Your instructions.
Look for the word "Celestino" in the entries and copy every line where it shows up.

Listed records.
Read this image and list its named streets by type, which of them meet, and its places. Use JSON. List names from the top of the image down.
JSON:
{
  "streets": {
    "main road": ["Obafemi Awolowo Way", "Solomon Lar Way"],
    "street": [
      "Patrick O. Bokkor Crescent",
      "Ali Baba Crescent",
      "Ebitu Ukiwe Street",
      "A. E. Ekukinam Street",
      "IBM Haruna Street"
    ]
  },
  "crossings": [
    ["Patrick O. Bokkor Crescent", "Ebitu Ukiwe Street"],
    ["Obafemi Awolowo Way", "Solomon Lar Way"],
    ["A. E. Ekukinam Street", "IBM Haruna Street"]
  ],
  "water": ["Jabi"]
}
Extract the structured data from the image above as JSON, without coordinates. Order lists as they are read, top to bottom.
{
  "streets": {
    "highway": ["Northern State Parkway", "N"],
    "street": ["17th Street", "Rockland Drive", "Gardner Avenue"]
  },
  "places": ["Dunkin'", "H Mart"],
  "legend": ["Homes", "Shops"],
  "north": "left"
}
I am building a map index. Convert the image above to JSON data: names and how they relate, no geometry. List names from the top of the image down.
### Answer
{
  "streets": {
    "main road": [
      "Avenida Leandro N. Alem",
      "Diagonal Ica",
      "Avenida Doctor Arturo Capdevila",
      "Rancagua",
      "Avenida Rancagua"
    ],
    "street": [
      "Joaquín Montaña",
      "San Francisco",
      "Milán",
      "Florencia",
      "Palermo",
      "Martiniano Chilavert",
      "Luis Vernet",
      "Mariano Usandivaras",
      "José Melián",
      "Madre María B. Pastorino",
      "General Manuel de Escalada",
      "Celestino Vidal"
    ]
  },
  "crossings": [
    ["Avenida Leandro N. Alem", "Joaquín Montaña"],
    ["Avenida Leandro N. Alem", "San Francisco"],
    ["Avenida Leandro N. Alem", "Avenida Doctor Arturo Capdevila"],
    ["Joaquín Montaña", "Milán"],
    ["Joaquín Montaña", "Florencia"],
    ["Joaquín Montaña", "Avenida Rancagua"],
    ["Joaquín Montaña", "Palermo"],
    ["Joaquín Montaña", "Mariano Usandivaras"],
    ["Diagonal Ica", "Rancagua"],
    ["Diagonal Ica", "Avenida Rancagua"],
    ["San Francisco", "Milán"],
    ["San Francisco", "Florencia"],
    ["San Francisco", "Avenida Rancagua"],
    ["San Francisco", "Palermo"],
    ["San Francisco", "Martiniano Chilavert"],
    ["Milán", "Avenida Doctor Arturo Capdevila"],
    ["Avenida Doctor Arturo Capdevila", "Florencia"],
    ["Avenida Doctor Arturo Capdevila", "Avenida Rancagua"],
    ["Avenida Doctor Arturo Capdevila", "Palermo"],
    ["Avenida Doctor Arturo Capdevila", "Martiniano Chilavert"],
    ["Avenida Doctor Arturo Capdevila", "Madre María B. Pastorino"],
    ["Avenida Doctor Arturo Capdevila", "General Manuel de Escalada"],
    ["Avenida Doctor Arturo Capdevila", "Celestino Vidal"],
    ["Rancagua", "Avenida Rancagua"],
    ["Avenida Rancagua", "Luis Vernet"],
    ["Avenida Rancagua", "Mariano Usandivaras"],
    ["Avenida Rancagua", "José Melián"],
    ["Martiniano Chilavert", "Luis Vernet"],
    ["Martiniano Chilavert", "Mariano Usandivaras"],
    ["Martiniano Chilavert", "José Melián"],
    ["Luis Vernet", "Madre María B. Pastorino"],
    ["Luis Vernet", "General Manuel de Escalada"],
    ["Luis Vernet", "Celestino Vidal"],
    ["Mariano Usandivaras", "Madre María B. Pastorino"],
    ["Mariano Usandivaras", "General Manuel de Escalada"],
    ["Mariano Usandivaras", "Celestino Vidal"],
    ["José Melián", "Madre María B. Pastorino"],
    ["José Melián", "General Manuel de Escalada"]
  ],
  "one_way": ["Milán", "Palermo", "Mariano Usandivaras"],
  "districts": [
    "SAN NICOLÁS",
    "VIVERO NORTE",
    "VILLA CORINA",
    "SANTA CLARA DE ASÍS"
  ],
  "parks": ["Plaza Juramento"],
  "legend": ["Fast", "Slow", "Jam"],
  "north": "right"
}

Result below.
      "Celestino Vidal"
    ["Avenida Doctor Arturo Capdevila", "Celestino Vidal"],
    ["Luis Vernet", "Celestino Vidal"],
    ["Mariano Usandivaras", "Celestino Vidal"],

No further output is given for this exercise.